AWS tooling (aws-cli, aws-sam-cli, cfn-lint, cfn-guard) lives in each AWS project's .mise.toml, not globally.

Utilities

  • jq — JSON processor
  • btop — system monitor with CPU, memory, disk, network, and GPU stats
  • yazi — fast terminal file manager
  • glow — terminal Markdown renderer
  • tree — directory listing
  • direnv — per-directory environment variables
  • rumdl — fast Markdown linter (CLI + LSP for nvim)
  • uv — fast Python package manager

Security

  • LuLu — open-source firewall, blocks unknown outgoing connections
  • BlockBlock — monitors persistence locations (launch daemons, login items)
  • KnockKnock — scans for persistently installed software
  • Malwarebytes — on-demand malware scanner

TruffleHog (secret scanner) lives in each hk-enabled repo's .mise.toml, called from the pre-commit hook — see this repo's hk.pkl for an example.

Custom Shortcuts

Yazi folder favorites

Keys Directory
gs ~/source
gk ~/Desktop
gd ~/Downloads
go ~/Documents

tmux Notifications for Claude Code

tmux monitor-activity is too noisy for Claude Code (fires on every output line). Instead, bell-based notifications trigger only when Claude needs input.

How it works: Claude Code hooks send a terminal bell (\a) on Stop and permission_prompt events → tmux monitor-bell highlights the window name in the status bar (bold red).

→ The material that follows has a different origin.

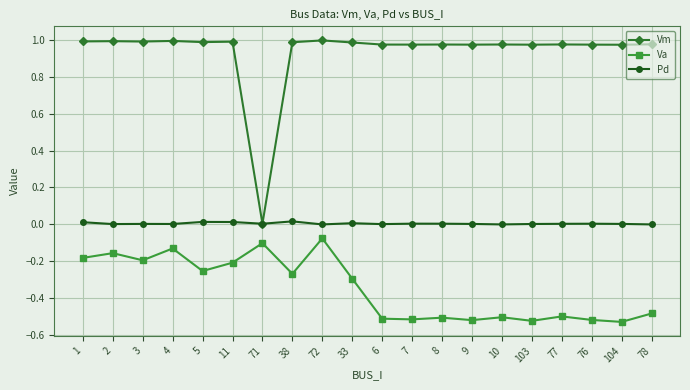

The Vm series shows 0.6 at 38. True or false?

False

The hooks are configured in ~/.claude/settings.json (not tracked in this repo).

GitHub Multi-Account

The gh CLI supports multiple accounts natively (v2.40+). Combined with direnv, account switching is automatic per directory.

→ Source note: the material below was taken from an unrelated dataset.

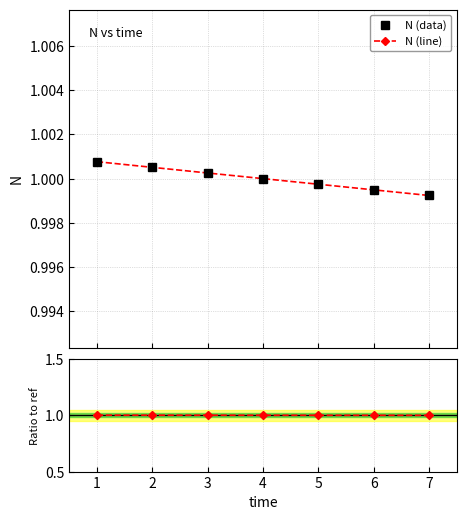

What value does the N (line) series have at 6?

1.0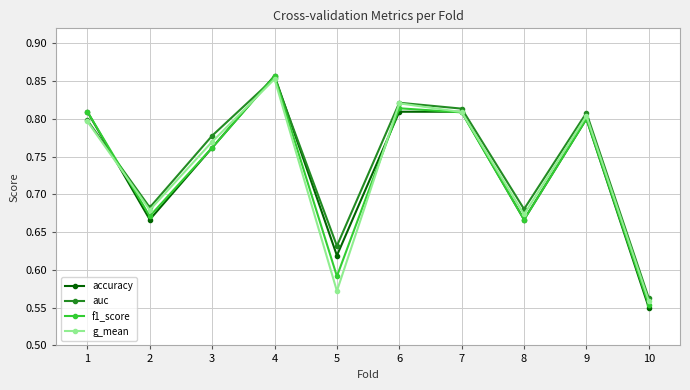

How many interior local valleys does the auc series have?

3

Step 1: authenticate both accounts

gh auth login  # work account
gh auth login  # private account (stacks)

Verify with gh auth status.

Step 2: automatic per-directory switching with direnv

Create .envrc in each repos root:

Work repos (~/work/.envrc):

export GH_TOKEN=$(gh auth token --user your-work-username 2>/dev/null)

Private repos (~/personal/.envrc):

export GH_TOKEN=$(gh auth token --user your-private-username 2>/dev/null)

Then direnv allow inside each folder.

GH_TOKEN overrides gh auth switch, so gh automatically uses the right account based on working directory — mirroring how SSH config works. The 2>/dev/null variant dynamically pulls the current stored token rather than a hardcoded value.

Caveat: if you re-auth an account, the token updates automatically since the .envrc evaluates gh auth token on each shell entry.